What this task involves: Set down the entries exactly as they appear, apart from the images, which stay out.

----- Data shown

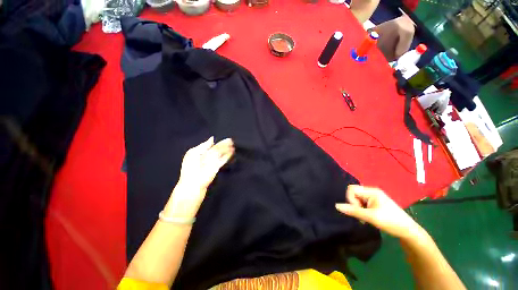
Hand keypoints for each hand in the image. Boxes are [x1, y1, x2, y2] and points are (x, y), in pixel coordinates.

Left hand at [164, 137, 234, 218]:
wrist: (193, 184)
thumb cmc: (190, 168)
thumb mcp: (193, 153)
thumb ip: (203, 146)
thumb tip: (212, 139)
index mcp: (200, 152)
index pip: (211, 145)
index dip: (218, 142)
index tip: (225, 139)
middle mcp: (207, 156)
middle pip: (217, 148)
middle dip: (224, 144)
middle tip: (231, 140)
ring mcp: (213, 162)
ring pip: (221, 153)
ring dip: (227, 149)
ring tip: (233, 144)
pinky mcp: (217, 167)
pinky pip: (223, 160)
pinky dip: (227, 156)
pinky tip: (232, 152)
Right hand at [336, 185, 423, 240]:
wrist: (408, 231)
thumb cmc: (391, 222)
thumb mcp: (371, 217)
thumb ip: (353, 211)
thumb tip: (336, 206)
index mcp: (372, 191)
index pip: (352, 189)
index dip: (350, 199)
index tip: (357, 210)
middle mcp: (372, 191)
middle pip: (354, 193)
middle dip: (354, 204)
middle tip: (362, 215)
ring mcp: (374, 197)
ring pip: (357, 198)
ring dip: (358, 208)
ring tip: (365, 217)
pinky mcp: (376, 203)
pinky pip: (362, 202)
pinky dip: (362, 209)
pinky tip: (368, 217)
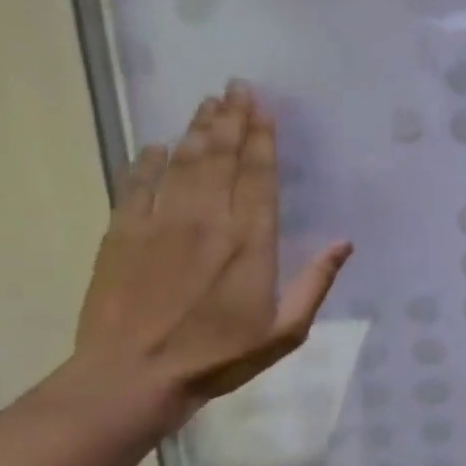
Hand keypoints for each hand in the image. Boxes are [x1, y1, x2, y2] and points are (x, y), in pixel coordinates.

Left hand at [71, 81, 351, 431]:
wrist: (132, 377)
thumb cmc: (219, 357)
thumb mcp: (285, 331)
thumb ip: (315, 283)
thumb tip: (344, 243)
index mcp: (250, 242)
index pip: (258, 176)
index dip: (262, 138)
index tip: (264, 108)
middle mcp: (207, 220)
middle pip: (220, 157)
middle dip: (231, 119)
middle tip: (236, 87)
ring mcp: (160, 222)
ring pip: (182, 161)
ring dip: (197, 129)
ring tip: (208, 102)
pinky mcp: (121, 232)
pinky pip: (137, 183)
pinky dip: (148, 160)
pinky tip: (158, 145)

----------

Answer section:
Hand keypoints for each hand in the image. Boxes are [x1, y1, x2, y2] and points are (x, y), in pixel coordinates.

Left hand at [164, 137, 234, 218]:
wrist: (193, 184)
thumb cmc: (190, 168)
thumb mcp: (193, 153)
thumb ip: (203, 146)
thumb tip: (212, 139)
index mcp: (200, 152)
index pip: (211, 145)
index dip: (218, 142)
index tip: (225, 139)
middle mcp: (207, 156)
middle pip: (217, 148)
middle dip: (224, 144)
middle tip: (231, 140)
ring mcp: (213, 162)
ring pip: (221, 153)
ring dip: (227, 149)
ring tip: (233, 144)
pinky mcp: (217, 167)
pinky pip: (223, 160)
pinky dip: (227, 156)
pinky tip: (232, 152)
Right hand at [336, 185, 423, 240]:
wrist: (408, 231)
thumb cmc: (391, 222)
thumb mcp: (371, 217)
thumb ip: (353, 211)
thumb tip: (336, 206)
index mcp: (372, 191)
index pip: (352, 189)
index dip: (350, 199)
index tip: (357, 210)
middle mcp: (372, 191)
middle pip: (354, 193)
middle dip: (354, 204)
middle tip: (362, 215)
ring mcp: (374, 197)
ring pip: (357, 198)
ring dip: (358, 208)
ring tip: (365, 217)
pinky mcp: (376, 203)
pinky pip: (362, 202)
pinky dip: (362, 209)
pinky tip: (368, 217)
Hand keypoints for each hand in the image. Boxes are [x1, y1, x2, y2] and points are (x, y), in pixel coordinates.

Left hand at [71, 81, 351, 431]:
wrist: (132, 377)
thumb cmc: (219, 357)
thumb mcp: (285, 331)
thumb ip: (315, 283)
thumb tip: (344, 243)
index mcp: (250, 242)
index pip: (258, 176)
index dip: (262, 138)
index tip: (264, 108)
middle mcp: (207, 220)
middle pip: (220, 157)
middle dip: (231, 119)
middle tip: (236, 87)
ring mcp: (160, 222)
ring pip: (182, 161)
ring dip: (197, 129)
ring tip: (208, 102)
pinky mcp: (121, 232)
pinky pip: (137, 183)
pinky dip: (148, 160)
pinky tip: (158, 145)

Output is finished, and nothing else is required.